PROBLEM STATEMENT –
State how many lines in the entries below contain "Taxation". Write nothing but the number.

=== DATA RECORDS ===

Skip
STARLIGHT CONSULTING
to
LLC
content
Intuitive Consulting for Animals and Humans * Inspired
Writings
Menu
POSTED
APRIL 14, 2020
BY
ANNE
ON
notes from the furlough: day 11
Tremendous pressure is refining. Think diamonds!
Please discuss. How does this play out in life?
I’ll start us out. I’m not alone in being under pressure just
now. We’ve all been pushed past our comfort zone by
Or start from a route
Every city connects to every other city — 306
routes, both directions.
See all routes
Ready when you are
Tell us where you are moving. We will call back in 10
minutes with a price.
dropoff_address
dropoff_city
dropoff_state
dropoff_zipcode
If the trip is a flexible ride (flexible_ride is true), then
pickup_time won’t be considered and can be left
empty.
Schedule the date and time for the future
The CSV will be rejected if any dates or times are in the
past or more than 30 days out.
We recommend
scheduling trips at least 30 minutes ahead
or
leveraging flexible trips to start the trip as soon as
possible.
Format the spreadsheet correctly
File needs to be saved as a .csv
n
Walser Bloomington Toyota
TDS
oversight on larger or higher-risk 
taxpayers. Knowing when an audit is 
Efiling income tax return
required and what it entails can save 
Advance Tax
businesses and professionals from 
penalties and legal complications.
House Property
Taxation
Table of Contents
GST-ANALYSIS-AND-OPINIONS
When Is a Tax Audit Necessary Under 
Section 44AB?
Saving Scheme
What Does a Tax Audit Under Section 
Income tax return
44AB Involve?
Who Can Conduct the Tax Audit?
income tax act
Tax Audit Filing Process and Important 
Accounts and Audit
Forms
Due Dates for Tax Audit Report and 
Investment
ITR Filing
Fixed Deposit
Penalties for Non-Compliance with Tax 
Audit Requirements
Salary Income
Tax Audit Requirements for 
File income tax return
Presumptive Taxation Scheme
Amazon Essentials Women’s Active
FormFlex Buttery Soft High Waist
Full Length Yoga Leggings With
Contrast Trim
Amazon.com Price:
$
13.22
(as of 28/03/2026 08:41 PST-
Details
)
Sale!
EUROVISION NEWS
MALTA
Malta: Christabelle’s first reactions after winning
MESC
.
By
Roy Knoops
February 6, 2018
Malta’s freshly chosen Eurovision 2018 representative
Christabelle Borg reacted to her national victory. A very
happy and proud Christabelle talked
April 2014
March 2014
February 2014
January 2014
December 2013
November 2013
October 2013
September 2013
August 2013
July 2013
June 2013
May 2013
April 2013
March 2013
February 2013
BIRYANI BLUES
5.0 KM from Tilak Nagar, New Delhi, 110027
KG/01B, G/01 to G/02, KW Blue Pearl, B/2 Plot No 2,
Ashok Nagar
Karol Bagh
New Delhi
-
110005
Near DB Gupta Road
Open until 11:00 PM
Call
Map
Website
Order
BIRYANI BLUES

===

FINISHED EXERCISE –
2